Early life and education
Lady Juliet was born to Peter Wentworth-Fitzwilliam, Viscount Milton, the only son of the 7th Earl Fitzwilliam, and his wife, Olive Plunket.In 1943, when she was eight, her father inherited the title of Earl Fitzwilliam, and she became Lady Juliet. By this time, her parents' marriage was strained, and there was talk of divorce. In 1948, Earl Fitzwilliam died in a plane crash in France with his lover, Kathleen Cavendish, Marchioness of Hartington, the widow of the heir to the Dukedom of Devonshire and a sister of the future U. S. President John F. Kennedy. As her father's only child, Lady Juliet, still aged only thirteen, inherited his whole unentailed estate and his huge art collection. The following year, she and her mother left the vast stately home of Wentworth Woodhouse in South Yorkshire, and most of its contents were sold.
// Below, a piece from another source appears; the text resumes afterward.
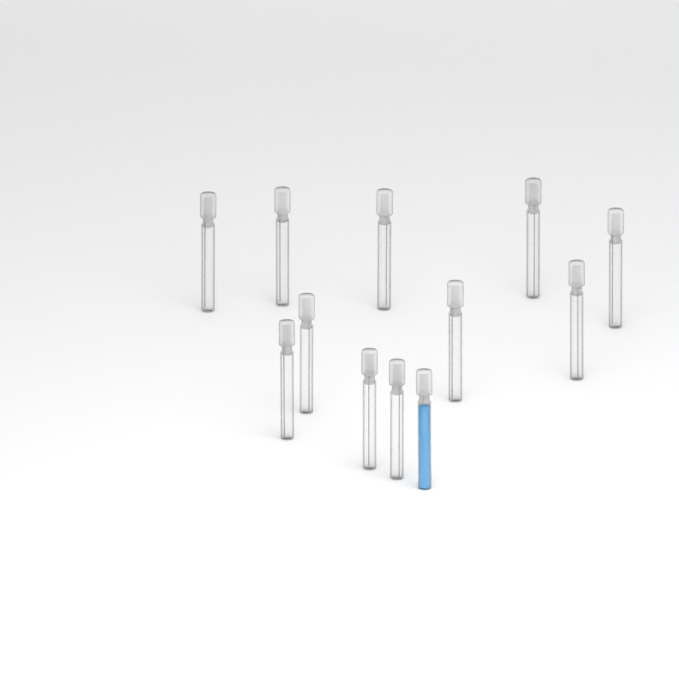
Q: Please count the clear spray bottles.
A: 11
Lady Juliet holds a Master of Fine Arts degree from the University of Oxford.
Marriages and family life
In 1960, Lady Juliet married Victor Hervey, 6th Marquess of Bristol, twenty years her senior, eighteen days after he inherited peerages and estates on his father's death. He had been divorced the previous year and in his twenties had been made bankrupt, declared the "No.1 Playboy of Mayfair", and gaoled for a drunken dare jewel robbery. The couple had two children:- Lord Nicholas Hervey
- Lady Anne Hervey, stillborn
In 1974 she married Somerset de Chair, who was a former Conservative Member of Parliament for South West Norfolk and Paddington South. The couple had one child:
- Helena Anne Beatrice Wentworth Fitzwilliam de Chair, who became a writer for an oil industry trade magazine. She married the Rt Hon. Sir Jacob Rees-Mogg, future Conservative politician and son of former Times editor Lord Rees-Mogg, on 13 January 2007 at Canterbury Cathedral. They have six children.
Her daughter Helena attended the University of Bristol, and her son Nicholas was educated at Eton College, followed by Yale University.
On 26 January 1998, two days after her 63rd birthday, her son Nicholas committed suicide.